Here is a relevant excerpt from the letter:
It has come to the attention of the Department of Managed Health Care (DMHC) that some Blue Cross of California (Blue Cross) contracts contain language that may discriminate against women by limiting or excluding coverage for termination of pregnancies. The DMHC has reviewed the relevant legal authorities and has concluded that it erroneously approved or did not object to such discriminatory language in some evidence of coverage (EOC) filings. [] 
The purpose of this letter is to remind plans that the Knox-Keene Health Care Service Plan Act of 1975 (Knox Keene Act) requires the provision of basic health care services and the California Constitution prohibits health plans from discriminating against women who choose to terminate a pregnancy. Thus, all health plans must treat maternity services and legal abortion neutrally.  
Exclusions and limitations are also incompatible with both the California Reproductive Privacy Act and multiple California judicial decisions that have unambiguously established under the California Constitution that every pregnant woman has the fundamental right to choose to either bear a child or to have a legal abortion. A health plan is not required to cover abortions that would be unlawful under Health & Safety Code § 123468. 
Regardless of existing EOC language, effective as of the date of this letter, Blue Cross must comply with California law with respect to the coverage of legal abortions. 
Required Action 
[] Blue Cross must review all current health plan documents to ensure that they are compliant with the Knox-Keene Act with regard to legal abortion. This includes plan documents previously approved or not objected to by the DMHC.  

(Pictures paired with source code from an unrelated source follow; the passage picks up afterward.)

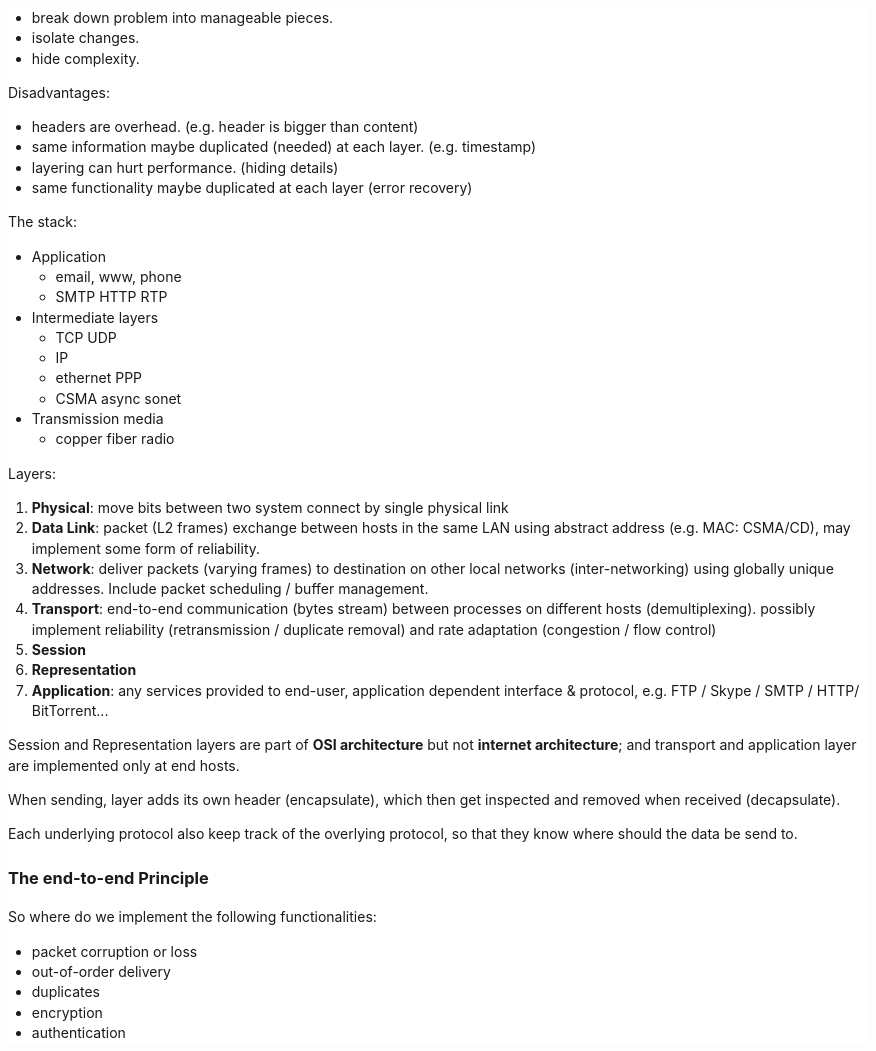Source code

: - break down problem into manageable pieces.
- isolate changes.
- hide complexity.

Disadvantages:

- headers are overhead. (e.g. header is bigger than content)
- same information maybe duplicated (needed) at each layer. (e.g. timestamp)
- layering can hurt performance. (hiding details)
- same functionality maybe duplicated at each layer (error recovery)

The stack:

- Application
  - email, www, phone
  - SMTP HTTP RTP
- Intermediate layers
  - TCP UDP
  - IP
  - ethernet PPP
  - CSMA async sonet
- Transmission media
  - copper fiber radio

Layers:

1. **Physical**: move bits between two system connect by single physical link
2. **Data Link**: packet (L2 frames) exchange between hosts in the same LAN using abstract address (e.g. MAC: CSMA/CD), may implement some form of reliability.
3. **Network**: deliver packets (varying frames) to destination on other local networks (inter-networking) using globally unique addresses. Include packet scheduling / buffer management.
4. **Transport**: end-to-end communication (bytes stream) between processes on different hosts (demultiplexing). possibly implement reliability (retransmission / duplicate removal) and rate adaptation (congestion / flow control)
5. **Session**
6. **Representation**
7. **Application**: any services provided to end-user, application dependent interface & protocol, e.g. FTP / Skype / SMTP / HTTP/ BitTorrent...

Session and Representation layers are part of **OSI architecture** but not **internet architecture**; and transport and application layer are implemented only at end hosts.

When sending, layer adds its own header (encapsulate), which then get inspected and removed when received (decapsulate).

Each underlying protocol also keep track of the overlying protocol, so that they know where should the data be send to.

### The end-to-end Principle

So where do we implement the following functionalities:

- packet corruption or loss
- out-of-order delivery
- duplicates
- encryption
- authentication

In regards to coverage for abortion services, the descriptors cited below are inconsistent with the Knox-Keene Act and the California Constitution. Blue Cross must amend current health plan documents to remove discriminatory coverage exclusions and limitations. These limitations or exclusions include, but are not limited to, any exclusion of coverage for “voluntary” or “elective” abortions and/or any limitation of coverage to only “therapeutic” or “medically necessary” abortions. Blue Cross may, consistent with the law, omit any mention of coverage for abortion services in health plan documents, as abortion is a basic health care service

So California demands that elective abortions, the ones sought to avoid weight gain, the ones sought to insure that classes aren't missed, the ones sought to guarantee that a woman will not have her trip to the glass ceiling disrupted, THOSE ABORTIONS, be covered by health insurance plans. Even when those insurance plans are required to be purchased by employers that are churches. Even when the churches treat the topic of abortion as a moral question, and conclude and teach and believe that abortion is a grievous moral wrong, a sin.

Now, thankfully, Alliance Defending Freedom​ has sued to overturn the application of that state rule to churches. I have attached a link to the complaint filed in federal court last week. It's worth the read to understand the hateful goings on in that State. I suppose it is worth reminding the churches that some aspect of their present suffering reflects a failure of mission in their society, a failure to teach from the pulpit the essential nature of God's design, a proper respect for life, and the duty of those who walk after Jesus to bring their faith to bear on their government.